> [Source document]:
☆ ☆ ☆
See www.cbc.ca/news/canada/nuclear-safety-watchdog-head-fired-for-lack-of-leadership-minister-1.748815

The CNSC reports to the Minister of Natural Resources (NRCan), a federal cabinet member whose job it is to support and promote the expansion of the nuclear industry. Witness for example the NRCan Road Map for deploying Small Modular Reactors in Canada, released in November 2018. The Road Map details federal government plans to subsidize the private development of an entire new fleet of nuclear reactors that could be deployed to accelerate resource depletion in the North and also to be sited in remote small communities including indigenous communities. The Whiteshell and Chalk River properties would be made available to private industry as “testing grounds” for these Small Modular Nuclear Reactors (SMNRs). The Ontario First Nations Chiefs in Assembly passed a resolution opposing the initiative. Is the CNSC going to go against the avowed policy of the Minister to which it reports by not licensing these SMNRs?
☆ ☆ ☆
> [Activity list]:
1. In the CNSC passage, which federal cabinet member does the CNSC report to?
2. List every abbreviation used in the sentences of the CNSC passage, leaving out the web link.
3. Continue the CNSC passage from its final sentence.

> [Data to examine]:
☆ ☆ ☆
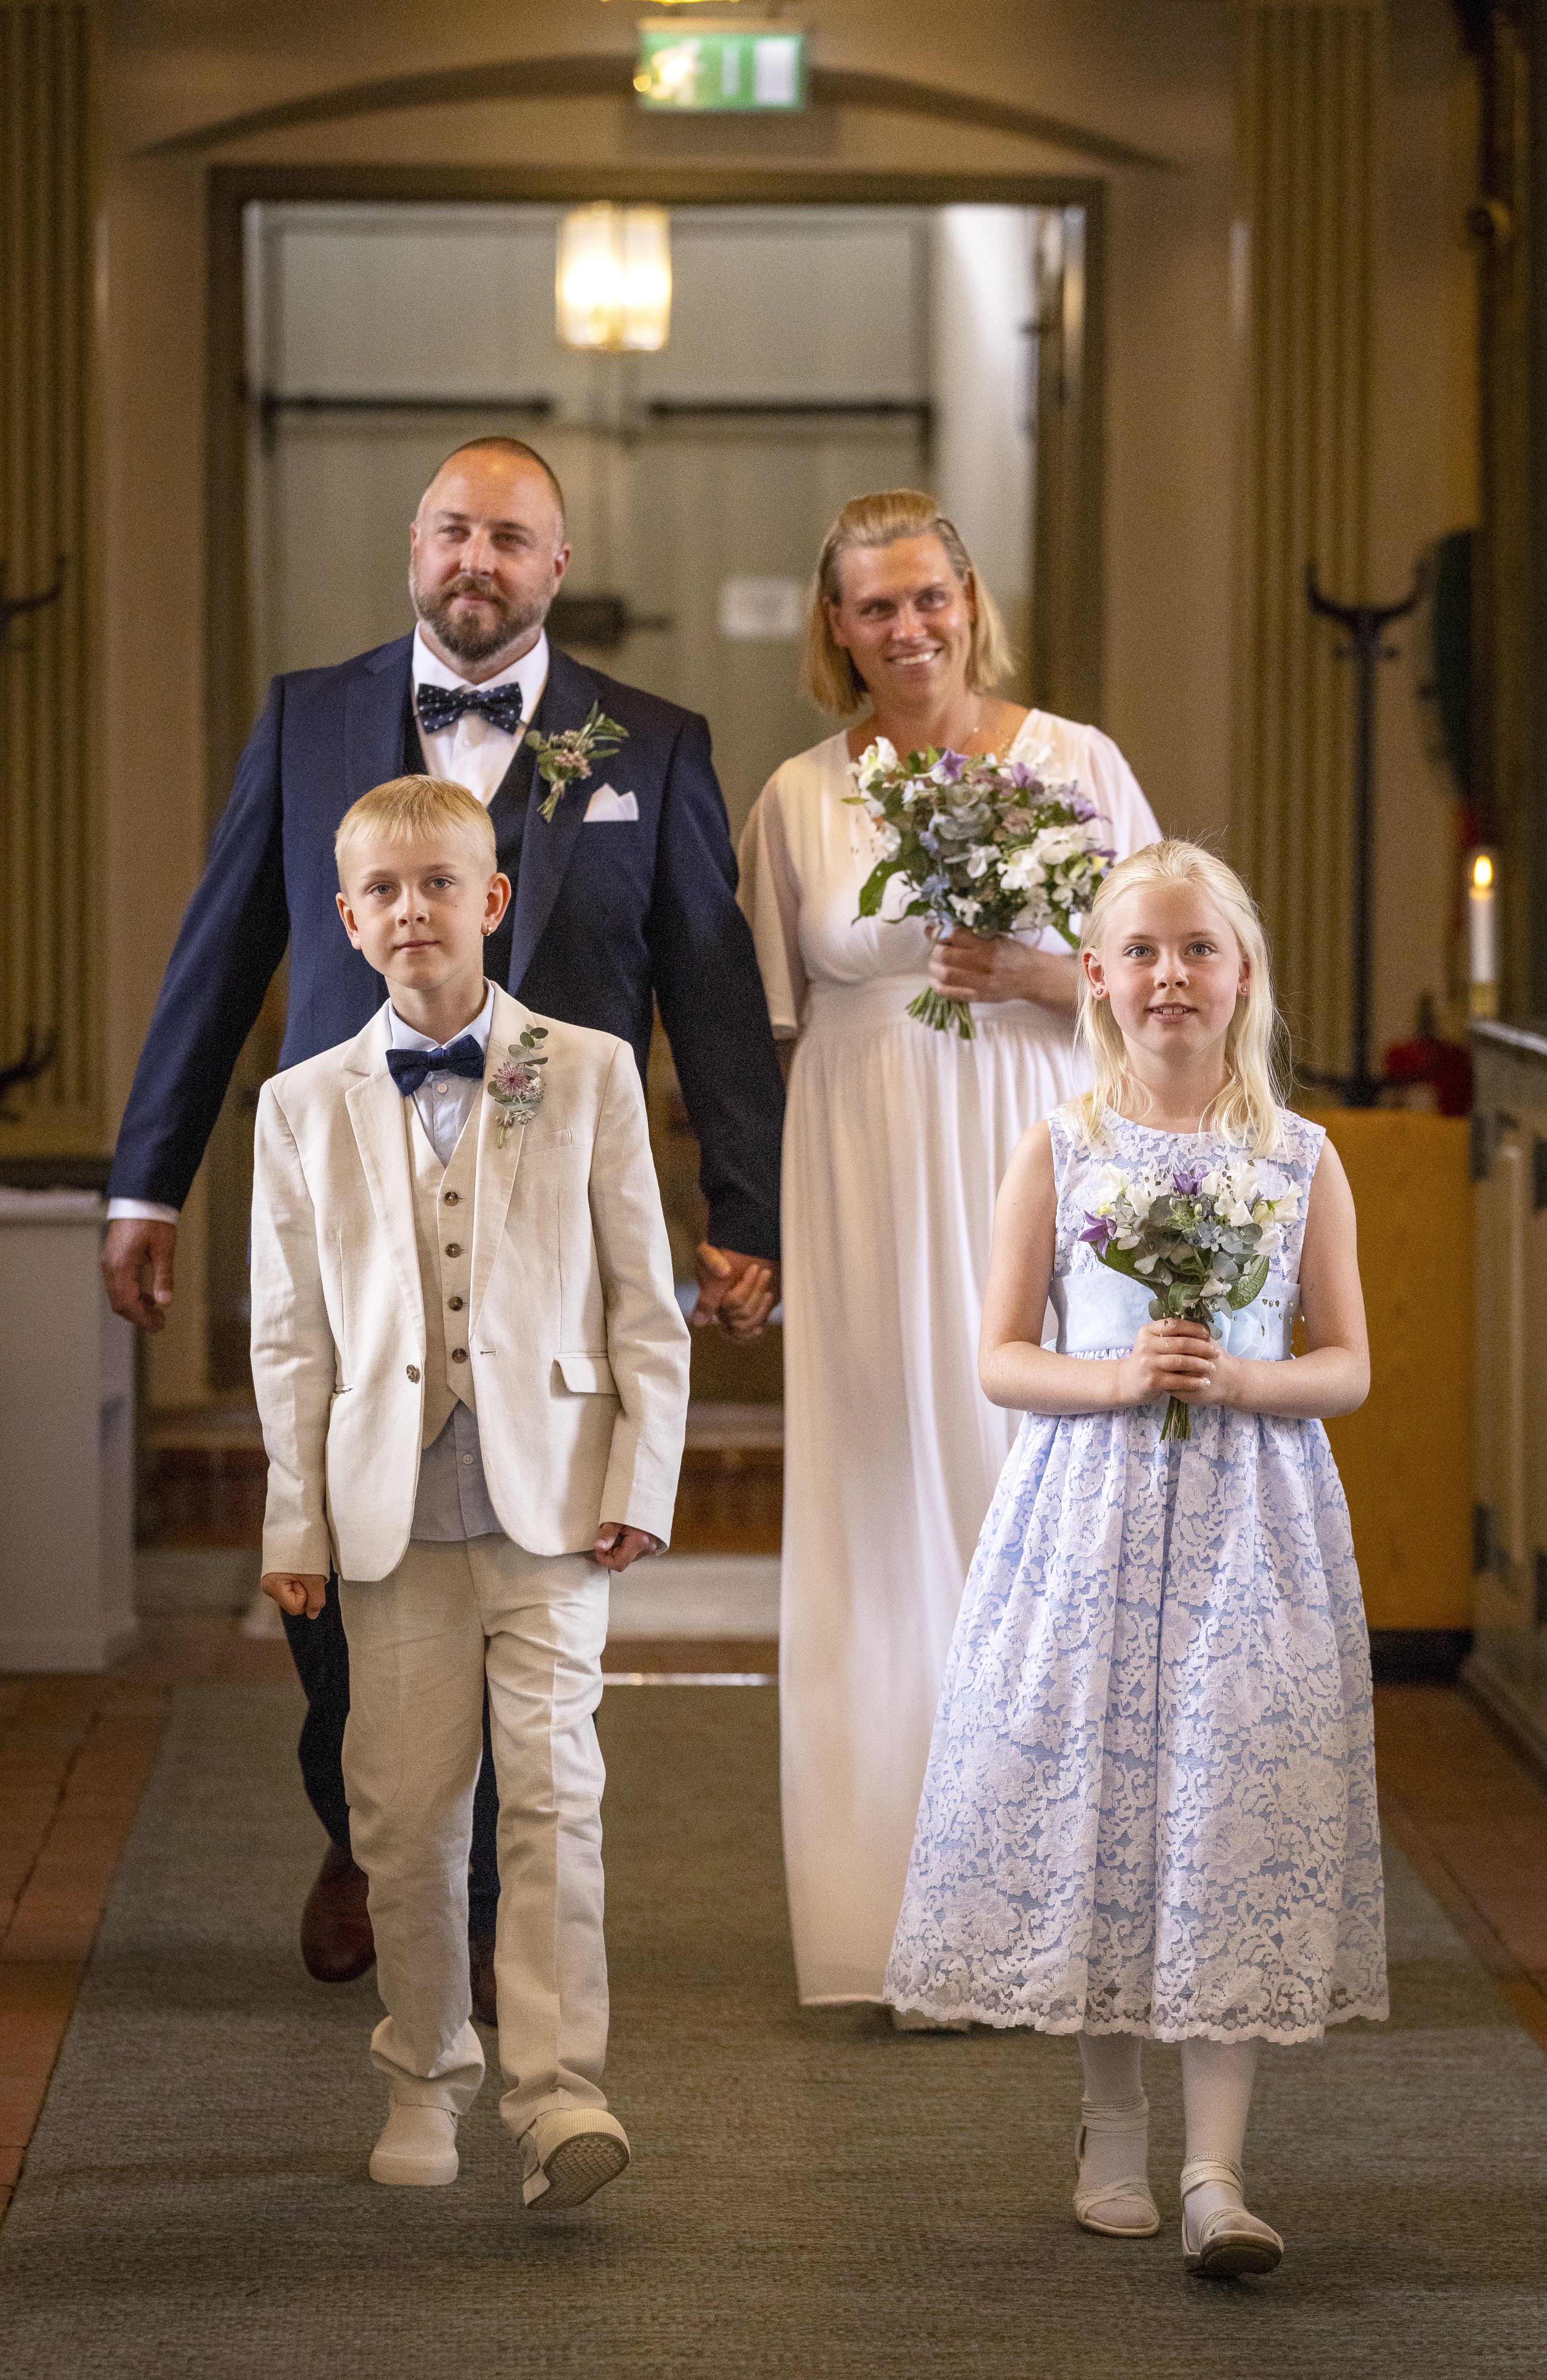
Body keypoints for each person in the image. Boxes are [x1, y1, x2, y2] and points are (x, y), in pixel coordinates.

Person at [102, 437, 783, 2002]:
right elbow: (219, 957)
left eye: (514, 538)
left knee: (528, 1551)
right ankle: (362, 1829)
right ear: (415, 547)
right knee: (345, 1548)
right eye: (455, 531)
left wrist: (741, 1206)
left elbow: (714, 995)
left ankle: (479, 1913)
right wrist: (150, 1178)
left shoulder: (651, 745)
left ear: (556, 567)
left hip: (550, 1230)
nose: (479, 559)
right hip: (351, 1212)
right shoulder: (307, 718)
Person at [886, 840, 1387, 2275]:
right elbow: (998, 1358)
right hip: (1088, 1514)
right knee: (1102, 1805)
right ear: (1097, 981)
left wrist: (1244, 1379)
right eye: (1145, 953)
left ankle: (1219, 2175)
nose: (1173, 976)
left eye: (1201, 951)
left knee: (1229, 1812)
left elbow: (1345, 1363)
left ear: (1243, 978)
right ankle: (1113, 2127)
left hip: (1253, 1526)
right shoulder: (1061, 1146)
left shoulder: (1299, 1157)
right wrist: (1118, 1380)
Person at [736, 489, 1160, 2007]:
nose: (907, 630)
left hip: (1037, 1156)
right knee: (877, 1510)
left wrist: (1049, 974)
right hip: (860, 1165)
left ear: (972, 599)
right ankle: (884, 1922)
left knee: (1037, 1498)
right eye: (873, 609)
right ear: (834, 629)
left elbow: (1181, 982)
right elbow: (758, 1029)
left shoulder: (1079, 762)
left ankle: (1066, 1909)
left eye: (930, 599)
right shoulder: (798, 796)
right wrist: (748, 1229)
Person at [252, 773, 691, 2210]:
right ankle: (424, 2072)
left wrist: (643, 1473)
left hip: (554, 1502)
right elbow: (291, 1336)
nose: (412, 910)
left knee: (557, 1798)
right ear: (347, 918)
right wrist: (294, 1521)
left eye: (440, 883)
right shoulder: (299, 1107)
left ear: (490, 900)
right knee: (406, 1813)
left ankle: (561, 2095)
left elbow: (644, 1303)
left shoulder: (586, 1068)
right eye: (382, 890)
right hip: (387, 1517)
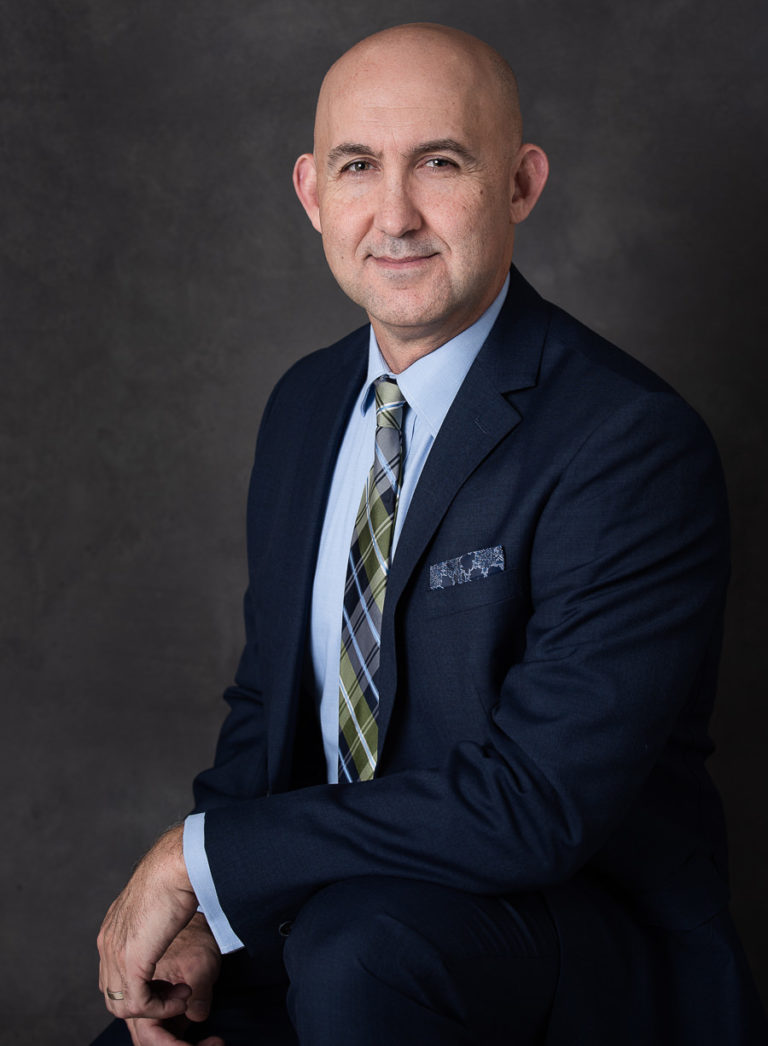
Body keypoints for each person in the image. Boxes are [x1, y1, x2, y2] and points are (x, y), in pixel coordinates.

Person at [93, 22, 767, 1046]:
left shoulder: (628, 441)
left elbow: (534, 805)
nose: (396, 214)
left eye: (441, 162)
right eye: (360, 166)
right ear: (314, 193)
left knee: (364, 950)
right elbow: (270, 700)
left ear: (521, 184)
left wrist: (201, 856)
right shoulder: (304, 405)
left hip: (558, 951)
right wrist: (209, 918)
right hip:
☆ ☆ ☆
> [Responses]:
1. The Minister of Natural Resources (NRCan).

2. CNSC, NRCan, SMNRs

3.
See www.ccnr.org/COO_resolution_SMRs_2018.pdf and www.ccnr.org/Ottawa_SMR_plans_2018.pdf .

Lack of a Federal Government Policy on Decommissioning Waste

There is no federal government policy regarding decommissioning waste or indeed any radioactive waste produced by nuclear reactors, except in the case of irradiated nuclear fuel (which is covered in the Nuclear Fuel Waste Act). The “Radioactive Waste Policy Framework” on the NRCan web site consist of exactly 143 words, equivalent to four tweets, and is entirely vacant on the subject of decommissioning.

See www.nrcan.gc.ca/energy/uranium-nuclear/7725

CCNR has written to Prime Minister Justin Trudeau asking him to initiate a wide-ranging public consultation process with First Nations and other Canadian citizens in order to develop a policy on the long-term management of radioactive wastes that we can all be proud of.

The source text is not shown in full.